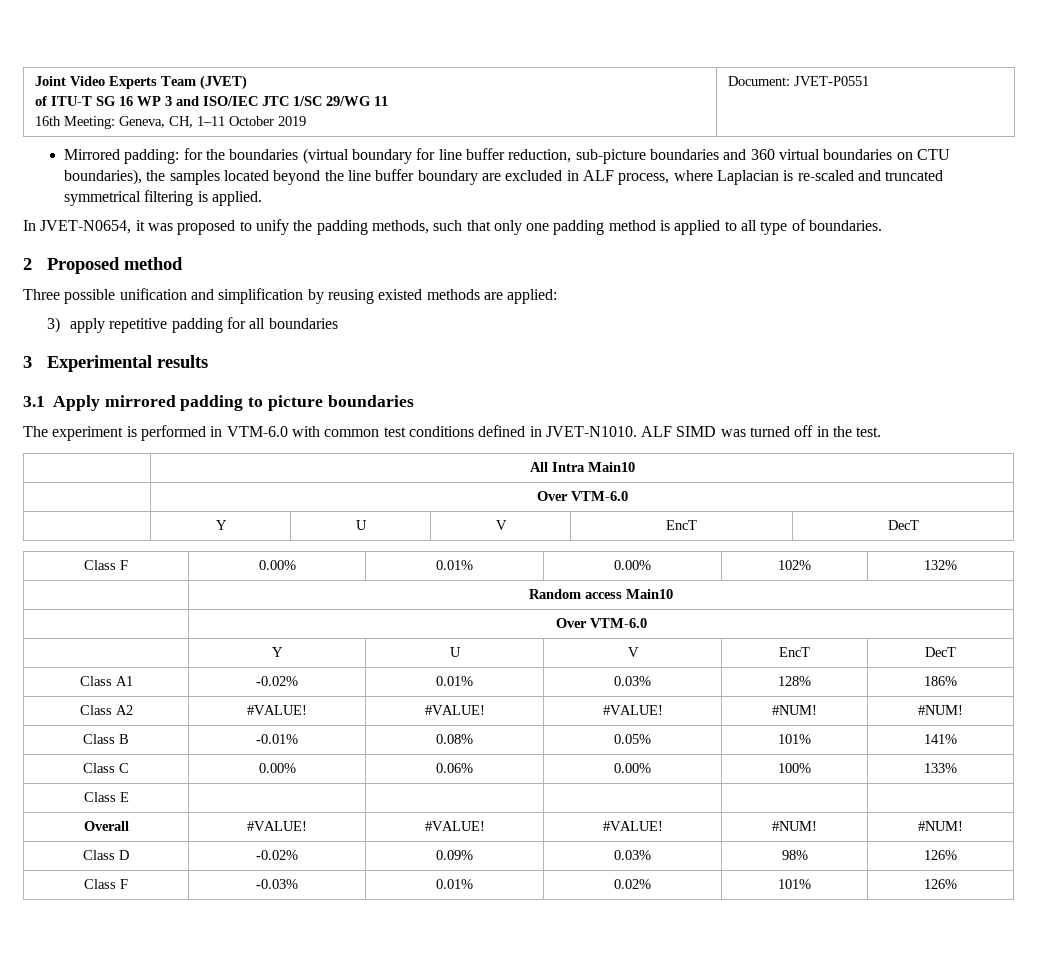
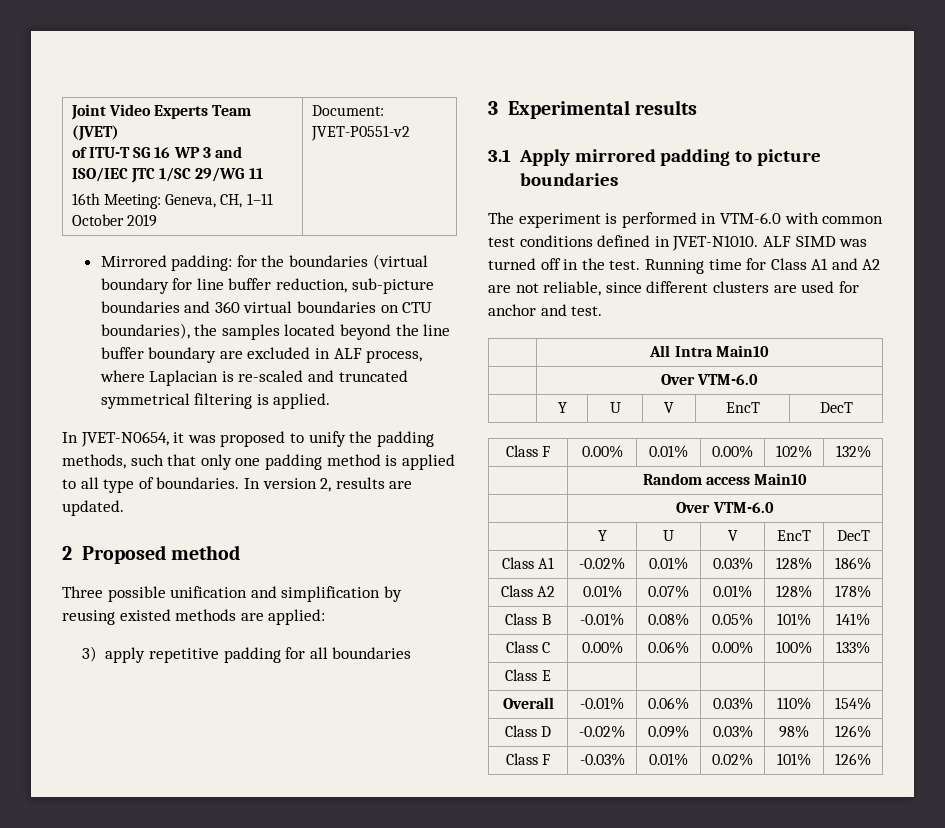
[794,76,870,86] JVET-P0551 -> [310,125,410,141] JVET-P0551-v2
(883, 225) none -> [243,477,413,492] [62,500,124,516] In version 2, results are updated.
(882, 432) none -> [644,258,881,274] [488,281,859,296] [488,304,603,316] Running time for Class A1 and A2 are not reliable, since different clusters are used for anchor and test.
[247,705,307,715] [424,705,485,715] [602,705,663,715] [772,705,817,715] [918,705,963,715] #VALUE! | #VALUE! | #VALUE! | #NUM! | #NUM! -> [582,585,622,598] [648,585,689,598] [713,585,752,598] [776,585,812,598] [835,585,871,598] 0.01% | 0.07% | 0.01% | 128% | 178%
[247,821,307,831] [424,821,485,831] [602,821,663,831] [772,821,817,831] [918,821,963,831] #VALUE! | #VALUE! | #VALUE! | #NUM! | #NUM! -> [580,697,624,710] [648,697,689,710] [712,697,753,710] [777,697,811,710] [835,697,871,710] -0.01% | 0.06% | 0.03% | 110% | 154%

○ ○ ○ ○ ○ ○ ○

— To-do item —
Only lines holding the word "none" belong in the answer; copy all of them from the records.

— Completed exercise —
(883, 225) none -> [243,477,413,492] [62,500,124,516] In version 2, results are updated.
(882, 432) none -> [644,258,881,274] [488,281,859,296] [488,304,603,316] Running time for Class A1 and A2 are not reliable, since different clusters are used for anchor and test.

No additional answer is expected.